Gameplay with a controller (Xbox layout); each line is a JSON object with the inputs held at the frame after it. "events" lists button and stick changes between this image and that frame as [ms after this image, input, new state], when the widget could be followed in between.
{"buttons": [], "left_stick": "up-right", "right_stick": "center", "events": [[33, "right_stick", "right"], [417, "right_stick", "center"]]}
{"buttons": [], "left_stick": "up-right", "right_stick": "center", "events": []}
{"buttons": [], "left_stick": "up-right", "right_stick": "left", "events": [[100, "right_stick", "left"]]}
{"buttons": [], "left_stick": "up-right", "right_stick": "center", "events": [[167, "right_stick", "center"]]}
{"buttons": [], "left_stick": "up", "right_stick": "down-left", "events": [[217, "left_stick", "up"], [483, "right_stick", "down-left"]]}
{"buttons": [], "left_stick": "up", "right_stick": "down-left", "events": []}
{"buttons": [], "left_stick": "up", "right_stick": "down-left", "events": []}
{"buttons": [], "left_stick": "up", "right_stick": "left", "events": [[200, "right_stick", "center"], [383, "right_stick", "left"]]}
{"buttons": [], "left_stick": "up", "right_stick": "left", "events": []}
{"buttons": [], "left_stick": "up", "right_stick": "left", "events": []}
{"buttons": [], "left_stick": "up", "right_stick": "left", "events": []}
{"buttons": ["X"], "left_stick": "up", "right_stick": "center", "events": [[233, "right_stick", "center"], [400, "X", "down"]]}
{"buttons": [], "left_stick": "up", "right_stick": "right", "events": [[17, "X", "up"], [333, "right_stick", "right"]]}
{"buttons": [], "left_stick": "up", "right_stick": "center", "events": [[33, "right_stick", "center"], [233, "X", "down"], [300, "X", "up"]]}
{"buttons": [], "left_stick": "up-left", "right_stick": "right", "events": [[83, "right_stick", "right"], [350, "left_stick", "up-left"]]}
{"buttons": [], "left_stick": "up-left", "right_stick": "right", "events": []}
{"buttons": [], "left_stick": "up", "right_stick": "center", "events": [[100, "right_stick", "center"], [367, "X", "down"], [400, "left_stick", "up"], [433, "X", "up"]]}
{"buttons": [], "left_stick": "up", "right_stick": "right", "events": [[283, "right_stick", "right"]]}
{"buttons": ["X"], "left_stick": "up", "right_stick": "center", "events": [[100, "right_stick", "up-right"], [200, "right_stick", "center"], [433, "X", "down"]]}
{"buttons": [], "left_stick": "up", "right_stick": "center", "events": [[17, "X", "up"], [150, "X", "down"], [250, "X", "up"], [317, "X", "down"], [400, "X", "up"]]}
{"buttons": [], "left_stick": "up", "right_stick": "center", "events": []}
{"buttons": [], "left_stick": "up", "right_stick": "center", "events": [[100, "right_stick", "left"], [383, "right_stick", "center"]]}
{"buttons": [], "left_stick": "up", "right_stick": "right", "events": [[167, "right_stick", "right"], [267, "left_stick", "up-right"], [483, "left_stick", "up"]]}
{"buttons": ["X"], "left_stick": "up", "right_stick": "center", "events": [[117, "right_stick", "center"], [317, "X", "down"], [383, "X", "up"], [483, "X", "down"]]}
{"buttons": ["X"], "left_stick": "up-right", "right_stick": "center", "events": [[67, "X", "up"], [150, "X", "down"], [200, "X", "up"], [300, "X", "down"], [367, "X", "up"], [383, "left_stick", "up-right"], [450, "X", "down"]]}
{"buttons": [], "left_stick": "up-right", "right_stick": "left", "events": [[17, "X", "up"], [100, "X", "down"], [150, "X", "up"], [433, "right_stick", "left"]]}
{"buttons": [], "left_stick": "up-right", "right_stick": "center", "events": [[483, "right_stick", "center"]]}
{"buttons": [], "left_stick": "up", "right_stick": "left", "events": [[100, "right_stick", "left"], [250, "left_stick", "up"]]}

· · · ·

» **Exercise**
Every line above must be repeated exactly as it appears.

» **Expected answer**
Gameplay with a controller (Xbox layout); each line is a JSON object with the inputs held at the frame after it. "events" lists button and stick changes between this image and that frame as [ms after this image, input, new state], when the widget could be followed in between.
{"buttons": [], "left_stick": "up-right", "right_stick": "center", "events": [[33, "right_stick", "right"], [417, "right_stick", "center"]]}
{"buttons": [], "left_stick": "up-right", "right_stick": "center", "events": []}
{"buttons": [], "left_stick": "up-right", "right_stick": "left", "events": [[100, "right_stick", "left"]]}
{"buttons": [], "left_stick": "up-right", "right_stick": "center", "events": [[167, "right_stick", "center"]]}
{"buttons": [], "left_stick": "up", "right_stick": "down-left", "events": [[217, "left_stick", "up"], [483, "right_stick", "down-left"]]}
{"buttons": [], "left_stick": "up", "right_stick": "down-left", "events": []}
{"buttons": [], "left_stick": "up", "right_stick": "down-left", "events": []}
{"buttons": [], "left_stick": "up", "right_stick": "left", "events": [[200, "right_stick", "center"], [383, "right_stick", "left"]]}
{"buttons": [], "left_stick": "up", "right_stick": "left", "events": []}
{"buttons": [], "left_stick": "up", "right_stick": "left", "events": []}
{"buttons": [], "left_stick": "up", "right_stick": "left", "events": []}
{"buttons": ["X"], "left_stick": "up", "right_stick": "center", "events": [[233, "right_stick", "center"], [400, "X", "down"]]}
{"buttons": [], "left_stick": "up", "right_stick": "right", "events": [[17, "X", "up"], [333, "right_stick", "right"]]}
{"buttons": [], "left_stick": "up", "right_stick": "center", "events": [[33, "right_stick", "center"], [233, "X", "down"], [300, "X", "up"]]}
{"buttons": [], "left_stick": "up-left", "right_stick": "right", "events": [[83, "right_stick", "right"], [350, "left_stick", "up-left"]]}
{"buttons": [], "left_stick": "up-left", "right_stick": "right", "events": []}
{"buttons": [], "left_stick": "up", "right_stick": "center", "events": [[100, "right_stick", "center"], [367, "X", "down"], [400, "left_stick", "up"], [433, "X", "up"]]}
{"buttons": [], "left_stick": "up", "right_stick": "right", "events": [[283, "right_stick", "right"]]}
{"buttons": ["X"], "left_stick": "up", "right_stick": "center", "events": [[100, "right_stick", "up-right"], [200, "right_stick", "center"], [433, "X", "down"]]}
{"buttons": [], "left_stick": "up", "right_stick": "center", "events": [[17, "X", "up"], [150, "X", "down"], [250, "X", "up"], [317, "X", "down"], [400, "X", "up"]]}
{"buttons": [], "left_stick": "up", "right_stick": "center", "events": []}
{"buttons": [], "left_stick": "up", "right_stick": "center", "events": [[100, "right_stick", "left"], [383, "right_stick", "center"]]}
{"buttons": [], "left_stick": "up", "right_stick": "right", "events": [[167, "right_stick", "right"], [267, "left_stick", "up-right"], [483, "left_stick", "up"]]}
{"buttons": ["X"], "left_stick": "up", "right_stick": "center", "events": [[117, "right_stick", "center"], [317, "X", "down"], [383, "X", "up"], [483, "X", "down"]]}
{"buttons": ["X"], "left_stick": "up-right", "right_stick": "center", "events": [[67, "X", "up"], [150, "X", "down"], [200, "X", "up"], [300, "X", "down"], [367, "X", "up"], [383, "left_stick", "up-right"], [450, "X", "down"]]}
{"buttons": [], "left_stick": "up-right", "right_stick": "left", "events": [[17, "X", "up"], [100, "X", "down"], [150, "X", "up"], [433, "right_stick", "left"]]}
{"buttons": [], "left_stick": "up-right", "right_stick": "center", "events": [[483, "right_stick", "center"]]}
{"buttons": [], "left_stick": "up", "right_stick": "left", "events": [[100, "right_stick", "left"], [250, "left_stick", "up"]]}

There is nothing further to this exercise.